[Exercise requirements] Go through the data that follows and restate each line exactly as it reads.

(Items from a dataset)
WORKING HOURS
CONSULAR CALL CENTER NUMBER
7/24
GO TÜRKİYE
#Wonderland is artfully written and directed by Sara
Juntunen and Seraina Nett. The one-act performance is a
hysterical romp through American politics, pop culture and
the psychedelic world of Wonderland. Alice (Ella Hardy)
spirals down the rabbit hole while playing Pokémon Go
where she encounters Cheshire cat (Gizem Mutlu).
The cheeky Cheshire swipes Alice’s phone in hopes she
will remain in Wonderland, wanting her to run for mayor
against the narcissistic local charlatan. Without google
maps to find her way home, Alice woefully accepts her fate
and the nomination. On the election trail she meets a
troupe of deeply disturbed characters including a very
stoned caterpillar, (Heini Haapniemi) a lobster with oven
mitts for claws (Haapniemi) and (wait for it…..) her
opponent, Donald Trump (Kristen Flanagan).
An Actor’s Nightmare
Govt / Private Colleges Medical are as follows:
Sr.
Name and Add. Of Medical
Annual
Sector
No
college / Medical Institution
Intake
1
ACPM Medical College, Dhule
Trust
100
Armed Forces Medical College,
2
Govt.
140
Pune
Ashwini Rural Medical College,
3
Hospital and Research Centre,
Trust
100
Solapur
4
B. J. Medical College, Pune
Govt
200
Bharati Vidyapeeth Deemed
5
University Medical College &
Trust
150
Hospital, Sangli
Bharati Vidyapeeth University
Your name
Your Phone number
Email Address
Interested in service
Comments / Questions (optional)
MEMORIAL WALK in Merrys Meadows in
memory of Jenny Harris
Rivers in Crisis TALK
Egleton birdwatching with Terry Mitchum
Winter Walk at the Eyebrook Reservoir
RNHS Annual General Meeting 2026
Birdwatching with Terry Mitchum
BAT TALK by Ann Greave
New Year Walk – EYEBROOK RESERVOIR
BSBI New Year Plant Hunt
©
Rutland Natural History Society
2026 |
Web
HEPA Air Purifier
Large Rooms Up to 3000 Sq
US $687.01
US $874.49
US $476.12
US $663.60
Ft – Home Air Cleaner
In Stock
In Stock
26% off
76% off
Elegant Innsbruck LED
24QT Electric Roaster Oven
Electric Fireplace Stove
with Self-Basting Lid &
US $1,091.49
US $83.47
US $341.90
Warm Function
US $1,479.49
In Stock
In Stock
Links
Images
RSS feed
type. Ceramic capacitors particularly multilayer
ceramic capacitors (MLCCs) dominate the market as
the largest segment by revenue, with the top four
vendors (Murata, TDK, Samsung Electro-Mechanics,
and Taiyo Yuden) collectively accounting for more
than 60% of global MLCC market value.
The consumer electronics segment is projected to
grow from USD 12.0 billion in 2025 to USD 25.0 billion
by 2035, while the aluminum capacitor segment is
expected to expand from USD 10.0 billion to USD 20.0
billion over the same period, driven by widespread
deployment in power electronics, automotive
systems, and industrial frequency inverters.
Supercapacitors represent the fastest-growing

[Result]
WORKING HOURS
CONSULAR CALL CENTER NUMBER
7/24
GO TÜRKİYE
#Wonderland is artfully written and directed by Sara
Juntunen and Seraina Nett. The one-act performance is a
hysterical romp through American politics, pop culture and
the psychedelic world of Wonderland. Alice (Ella Hardy)
spirals down the rabbit hole while playing Pokémon Go
where she encounters Cheshire cat (Gizem Mutlu).
The cheeky Cheshire swipes Alice’s phone in hopes she
will remain in Wonderland, wanting her to run for mayor
against the narcissistic local charlatan. Without google
maps to find her way home, Alice woefully accepts her fate
and the nomination. On the election trail she meets a
troupe of deeply disturbed characters including a very
stoned caterpillar, (Heini Haapniemi) a lobster with oven
mitts for claws (Haapniemi) and (wait for it…..) her
opponent, Donald Trump (Kristen Flanagan).
An Actor’s Nightmare
Govt / Private Colleges Medical are as follows:
Sr.
Name and Add. Of Medical
Annual
Sector
No
college / Medical Institution
Intake
1
ACPM Medical College, Dhule
Trust
100
Armed Forces Medical College,
2
Govt.
140
Pune
Ashwini Rural Medical College,
3
Hospital and Research Centre,
Trust
100
Solapur
4
B. J. Medical College, Pune
Govt
200
Bharati Vidyapeeth Deemed
5
University Medical College &
Trust
150
Hospital, Sangli
Bharati Vidyapeeth University
Your name
Your Phone number
Email Address
Interested in service
Comments / Questions (optional)
MEMORIAL WALK in Merrys Meadows in
memory of Jenny Harris
Rivers in Crisis TALK
Egleton birdwatching with Terry Mitchum
Winter Walk at the Eyebrook Reservoir
RNHS Annual General Meeting 2026
Birdwatching with Terry Mitchum
BAT TALK by Ann Greave
New Year Walk – EYEBROOK RESERVOIR
BSBI New Year Plant Hunt
©
Rutland Natural History Society
2026 |
Web
HEPA Air Purifier
Large Rooms Up to 3000 Sq
US $687.01
US $874.49
US $476.12
US $663.60
Ft – Home Air Cleaner
In Stock
In Stock
26% off
76% off
Elegant Innsbruck LED
24QT Electric Roaster Oven
Electric Fireplace Stove
with Self-Basting Lid &
US $1,091.49
US $83.47
US $341.90
Warm Function
US $1,479.49
In Stock
In Stock
Links
Images
RSS feed
type. Ceramic capacitors particularly multilayer
ceramic capacitors (MLCCs) dominate the market as
the largest segment by revenue, with the top four
vendors (Murata, TDK, Samsung Electro-Mechanics,
and Taiyo Yuden) collectively accounting for more
than 60% of global MLCC market value.
The consumer electronics segment is projected to
grow from USD 12.0 billion in 2025 to USD 25.0 billion
by 2035, while the aluminum capacitor segment is
expected to expand from USD 10.0 billion to USD 20.0
billion over the same period, driven by widespread
deployment in power electronics, automotive
systems, and industrial frequency inverters.
Supercapacitors represent the fastest-growing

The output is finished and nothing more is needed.